● The task: Copy the records below in full, keeping each word as it is but omitting the pictures.

START Data for this exercise

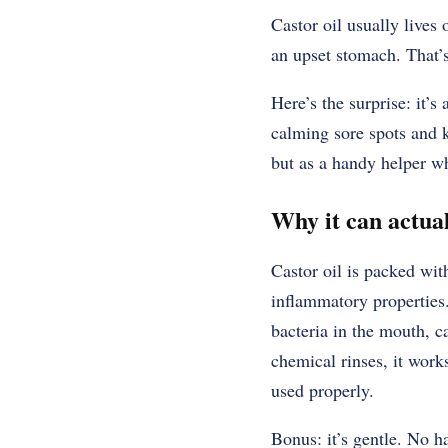
Castor oil usually live
an upset stomach. That’s
Here’s the surprise: it’s
calming sore spots and k
but as a handy helper w
Why it can actual
Castor oil is packed wit
inflammatory propertie
bacteria in the mouth, c
chemical rinses, it work
used properly.
Bonus: it’s gentle. No h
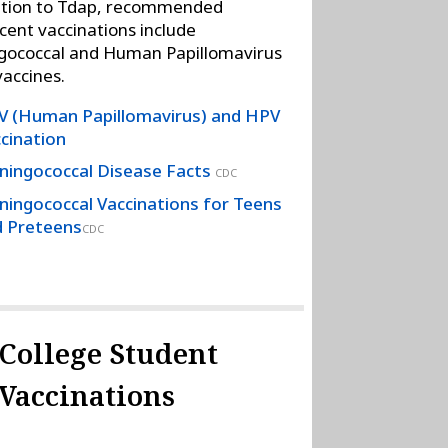
ition to Tdap, recommended
cent vaccinations include
gococcal and Human Papillomavirus
vaccines.
 (Human Papillomavirus) and HPV
cination
ingococcal Disease Facts
CDC
ingococcal Vaccinations for Teens
 Preteens
CDC
College Student
Vaccinations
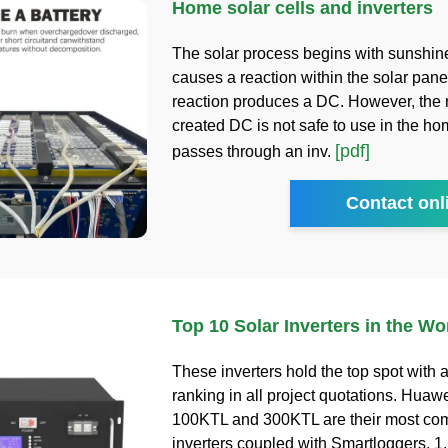
Home solar cells and inverters
The solar process begins with sunshin
causes a reaction within the solar pane
reaction produces a DC. However, the
created DC is not safe to use in the home
[pdf]
passes through an inv.
Contact onl
Top 10 Solar Inverters in the Wo
These inverters hold the top spot with
ranking in all project quotations. Hu
100KTL and 300KTL are their most co
inverters coupled with Smartloggers. 1.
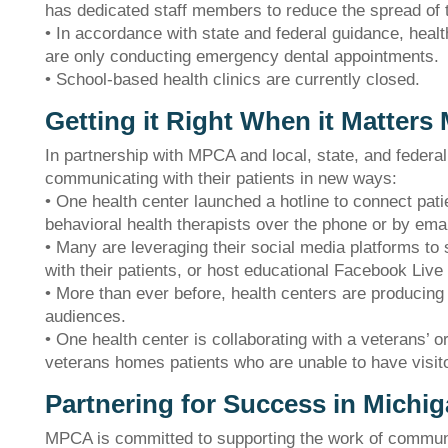
has dedicated staff members to reduce the spread of 
• In accordance with state and federal guidance, healt
are only conducting emergency dental appointments.
• School-based health clinics are currently closed.
Getting it Right When it Matters
In partnership with MPCA and local, state, and federa
communicating with their patients in new ways:
• One health center launched a hotline to connect pat
behavioral health therapists over the phone or by emai
• Many are leveraging their social media platforms to 
with their patients, or host educational Facebook Live
• More than ever before, health centers are producing 
audiences.
• One health center is collaborating with a veterans’ o
veterans homes patients who are unable to have visi
The Bellaire and East Jordan Family Health Center is
experiencing issues with our internet systems. This has also
Partnering for Success in Michi
impacted our East Jordan location phone systems. We are
working to resolve this issue with Charter. Thank you for your
MPCA is committed to supporting the work of communit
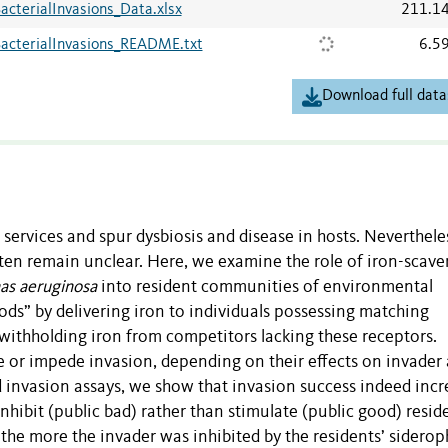
acterialInvasions_Data.xlsx
211.1
BacterialInvasions_README.txt
6.5
Download full data
rvices and spur dysbiosis and disease in hosts. Nevertheles
n remain unclear. Here, we examine the role of iron-scav
s aeruginosa
into resident communities of environmental
s” by delivering iron to individuals possessing matching
 withholding iron from competitors lacking these receptors.
e or impede invasion, depending on their effects on invader
 invasion assays, we show that invasion success indeed inc
nhibit (public bad) rather than stimulate (public good) resid
the more the invader was inhibited by the residents’ siderop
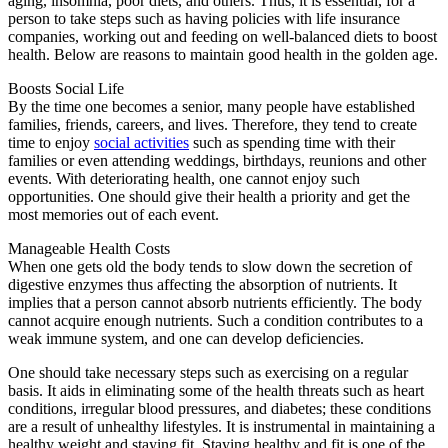
aging, insomnia, poor diets, and others. Thus, it is essential, for a
person to take steps such as having policies with life insurance
companies, working out and feeding on well-balanced diets to boost
health. Below are reasons to maintain good health in the golden age.
Boosts Social Life
By the time one becomes a senior, many people have established
families, friends, careers, and lives. Therefore, they tend to create
time to enjoy
social activities
such as spending time with their
families or even attending weddings, birthdays, reunions and other
events. With deteriorating health, one cannot enjoy such
opportunities. One should give their health a priority and get the
most memories out of each event.
Manageable Health Costs
When one gets old the body tends to slow down the secretion of
digestive enzymes thus affecting the absorption of nutrients. It
implies that a person cannot absorb nutrients efficiently. The body
cannot acquire enough nutrients. Such a condition contributes to a
weak immune system, and one can develop deficiencies.
One should take necessary steps such as exercising on a regular
basis. It aids in eliminating some of the health threats such as heart
conditions, irregular blood pressures, and diabetes; these conditions
are a result of unhealthy lifestyles. It is instrumental in maintaining a
healthy weight and staying fit. Staying healthy and fit is one of the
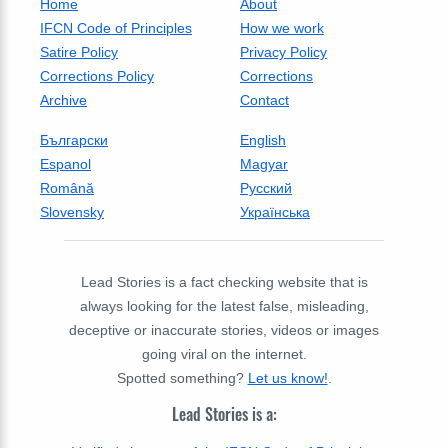
Home
About
IFCN Code of Principles
How we work
Satire Policy
Privacy Policy
Corrections Policy
Corrections
Archive
Contact
Български
English
Espanol
Magyar
Română
Русский
Slovensky
Українська
Lead Stories is a fact checking website that is
always looking for the latest false, misleading,
deceptive or inaccurate stories, videos or images
going viral on the internet.
Spotted something?
Let us know!
.
Lead Stories is a:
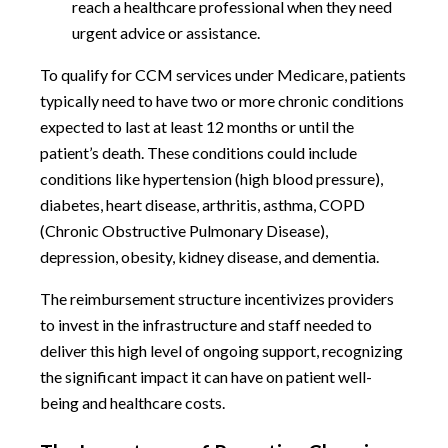
reach a healthcare professional when they need
urgent advice or assistance.
To qualify for CCM services under Medicare, patients
typically need to have two or more chronic conditions
expected to last at least 12 months or until the
patient’s death. These conditions could include
conditions like hypertension (high blood pressure),
diabetes, heart disease, arthritis, asthma, COPD
(Chronic Obstructive Pulmonary Disease),
depression, obesity, kidney disease, and dementia.
The reimbursement structure incentivizes providers
to invest in the infrastructure and staff needed to
deliver this high level of ongoing support, recognizing
the significant impact it can have on patient well-
being and healthcare costs.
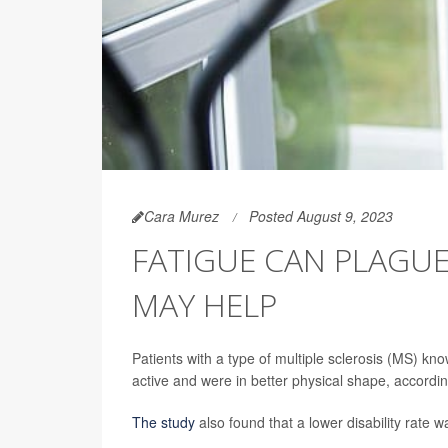
Cara Murez
Posted August 9, 2023
FATIGUE CAN PLAGUE
MAY HELP
Patients with a type of multiple sclerosis (MS) kn
active and were in better physical shape, accordi
The study
also found that a lower disability rate w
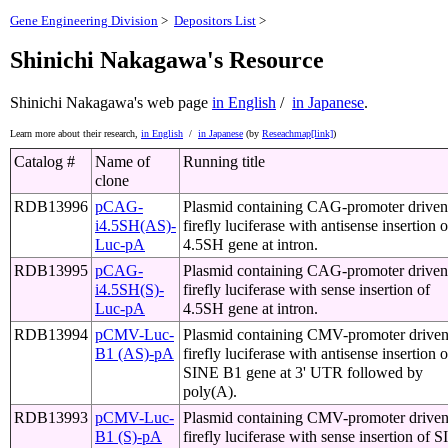
Gene Engineering Division
>
Depositors List
>
Shinichi Nakagawa's Resource
Shinichi Nakagawa's web page
in English
/
in Japanese
.
Learn more about their research,
in English
/
in Japanese
(by
Reseachmap[link]
)
Catalog #
Name of
Running title
clone
RDB13996
pCAG-
Plasmid containing CAG-promoter driven
i4.5SH(AS)-
firefly luciferase with antisense insertion o
Luc-pA
4.5SH gene at intron.
RDB13995
pCAG-
Plasmid containing CAG-promoter driven
i4.5SH(S)-
firefly luciferase with sense insertion of
Luc-pA
4.5SH gene at intron.
RDB13994
pCMV-Luc-
Plasmid containing CMV-promoter drive
B1 (AS)-pA
firefly luciferase with antisense insertion o
SINE B1 gene at 3' UTR followed by
poly(A).
RDB13993
pCMV-Luc-
Plasmid containing CMV-promoter drive
B1 (S)-pA
firefly luciferase with sense insertion of 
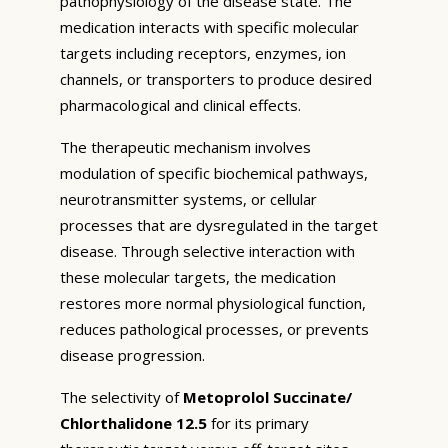
pathophysiology of the disease state. The
medication interacts with specific molecular
targets including receptors, enzymes, ion
channels, or transporters to produce desired
pharmacological and clinical effects.
The therapeutic mechanism involves
modulation of specific biochemical pathways,
neurotransmitter systems, or cellular
processes that are dysregulated in the target
disease. Through selective interaction with
these molecular targets, the medication
restores more normal physiological function,
reduces pathological processes, or prevents
disease progression.
The selectivity of
Metoprolol Succinate/
Chlorthalidone 12.5
for its primary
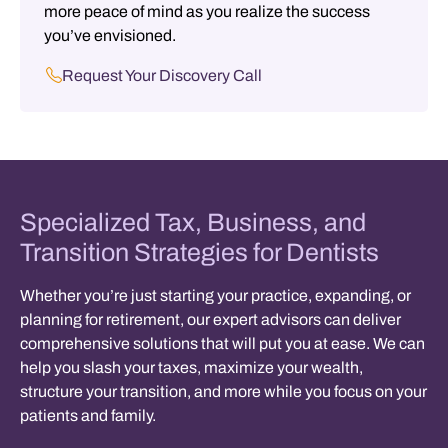
more peace of mind as you realize the success
you’ve envisioned.
Request Your Discovery Call
Specialized Tax, Business, and
Transition Strategies for Dentists
Whether you’re just starting your practice, expanding, or
planning for retirement, our expert advisors can deliver
comprehensive solutions that will put you at ease. We can
help you
slash your taxes, maximize your wealth,
structure your transition, and more
while you focus on your
patients and family.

END Data for this exercise

● Answer to this problem:
Castor oil usually live
an upset stomach. That’s
Here’s the surprise: it’s
calming sore spots and k
but as a handy helper w
Why it can actual
Castor oil is packed wit
inflammatory propertie
bacteria in the mouth, c
chemical rinses, it work
used properly.
Bonus: it’s gentle. No h
ition to Tdap, recommended
cent vaccinations include
gococcal and Human Papillomavirus
vaccines.
 (Human Papillomavirus) and HPV
cination
ingococcal Disease Facts
CDC
ingococcal Vaccinations for Teens
 Preteens
CDC
College Student
Vaccinations
Home solar cells and inverters
The solar process begins with sunshin
causes a reaction within the solar pane
reaction produces a DC. However, the
created DC is not safe to use in the home
[pdf]
passes through an inv.
Contact onl
Top 10 Solar Inverters in the Wo
These inverters hold the top spot with
ranking in all project quotations. Hu
100KTL and 300KTL are their most co
inverters coupled with Smartloggers. 1.
has dedicated staff members to reduce the spread of 
• In accordance with state and federal guidance, healt
are only conducting emergency dental appointments.
• School-based health clinics are currently closed.
Getting it Right When it Matters
In partnership with MPCA and local, state, and federa
communicating with their patients in new ways:
• One health center launched a hotline to connect pat
behavioral health therapists over the phone or by emai
• Many are leveraging their social media platforms to 
with their patients, or host educational Facebook Live
• More than ever before, health centers are producing 
audiences.
• One health center is collaborating with a veterans’ o
veterans homes patients who are unable to have visi
The Bellaire and East Jordan Family Health Center is
experiencing issues with our internet systems. This has also
Partnering for Success in Michi
impacted our East Jordan location phone systems. We are
working to resolve this issue with Charter. Thank you for your
MPCA is committed to supporting the work of communit
acterialInvasions_Data.xlsx
211.1
BacterialInvasions_README.txt
6.5
Download full data
rvices and spur dysbiosis and disease in hosts. Nevertheles
n remain unclear. Here, we examine the role of iron-scav
s aeruginosa
into resident communities of environmental
s” by delivering iron to individuals possessing matching
 withholding iron from competitors lacking these receptors.
e or impede invasion, depending on their effects on invader
 invasion assays, we show that invasion success indeed inc
nhibit (public bad) rather than stimulate (public good) resid
the more the invader was inhibited by the residents’ siderop
aging, insomnia, poor diets, and others. Thus, it is essential, for a
person to take steps such as having policies with life insurance
companies, working out and feeding on well-balanced diets to boost
health. Below are reasons to maintain good health in the golden age.
Boosts Social Life
By the time one becomes a senior, many people have established
families, friends, careers, and lives. Therefore, they tend to create
time to enjoy
social activities
such as spending time with their
families or even attending weddings, birthdays, reunions and other
events. With deteriorating health, one cannot enjoy such
opportunities. One should give their health a priority and get the
most memories out of each event.
Manageable Health Costs
When one gets old the body tends to slow down the secretion of
digestive enzymes thus affecting the absorption of nutrients. It
implies that a person cannot absorb nutrients efficiently. The body
cannot acquire enough nutrients. Such a condition contributes to a
weak immune system, and one can develop deficiencies.
One should take necessary steps such as exercising on a regular
basis. It aids in eliminating some of the health threats such as heart
conditions, irregular blood pressures, and diabetes; these conditions
are a result of unhealthy lifestyles. It is instrumental in maintaining a
healthy weight and staying fit. Staying healthy and fit is one of the
Home
About
IFCN Code of Principles
How we work
Satire Policy
Privacy Policy
Corrections Policy
Corrections
Archive
Contact
Български
English
Espanol
Magyar
Română
Русский
Slovensky
Українська
Lead Stories is a fact checking website that is
always looking for the latest false, misleading,
deceptive or inaccurate stories, videos or images
going viral on the internet.
Spotted something?
Let us know!
.
Lead Stories is a:
reach a healthcare professional when they need
urgent advice or assistance.
To qualify for CCM services under Medicare, patients
typically need to have two or more chronic conditions
expected to last at least 12 months or until the
patient’s death. These conditions could include
conditions like hypertension (high blood pressure),
diabetes, heart disease, arthritis, asthma, COPD
(Chronic Obstructive Pulmonary Disease),
depression, obesity, kidney disease, and dementia.
The reimbursement structure incentivizes providers
to invest in the infrastructure and staff needed to
deliver this high level of ongoing support, recognizing
the significant impact it can have on patient well-
being and healthcare costs.
Cara Murez
Posted August 9, 2023
FATIGUE CAN PLAGUE
MAY HELP
Patients with a type of multiple sclerosis (MS) kn
active and were in better physical shape, accordi
The study
also found that a lower disability rate w
Gene Engineering Division
>
Depositors List
>
Shinichi Nakagawa's Resource
Shinichi Nakagawa's web page
in English
/
in Japanese
.
Learn more about their research,
in English
/
in Japanese
(by
Reseachmap[link]
)
Catalog #
Name of
Running title
clone
RDB13996
pCAG-
Plasmid containing CAG-promoter driven
i4.5SH(AS)-
firefly luciferase with antisense insertion o
Luc-pA
4.5SH gene at intron.
RDB13995
pCAG-
Plasmid containing CAG-promoter driven
i4.5SH(S)-
firefly luciferase with sense insertion of
Luc-pA
4.5SH gene at intron.
RDB13994
pCMV-Luc-
Plasmid containing CMV-promoter drive
B1 (AS)-pA
firefly luciferase with antisense insertion o
SINE B1 gene at 3' UTR followed by
poly(A).
RDB13993
pCMV-Luc-
Plasmid containing CMV-promoter drive
B1 (S)-pA
firefly luciferase with sense insertion of 
pathophysiology of the disease state. The
medication interacts with specific molecular
targets including receptors, enzymes, ion
channels, or transporters to produce desired
pharmacological and clinical effects.
The therapeutic mechanism involves
modulation of specific biochemical pathways,
neurotransmitter systems, or cellular
processes that are dysregulated in the target
disease. Through selective interaction with
these molecular targets, the medication
restores more normal physiological function,
reduces pathological processes, or prevents
disease progression.
The selectivity of
Metoprolol Succinate/
Chlorthalidone 12.5
for its primary
more peace of mind as you realize the success
you’ve envisioned.
Request Your Discovery Call
Specialized Tax, Business, and
Transition Strategies for Dentists
Whether you’re just starting your practice, expanding, or
planning for retirement, our expert advisors can deliver
comprehensive solutions that will put you at ease. We can
help you
slash your taxes, maximize your wealth,
structure your transition, and more
while you focus on your
patients and family.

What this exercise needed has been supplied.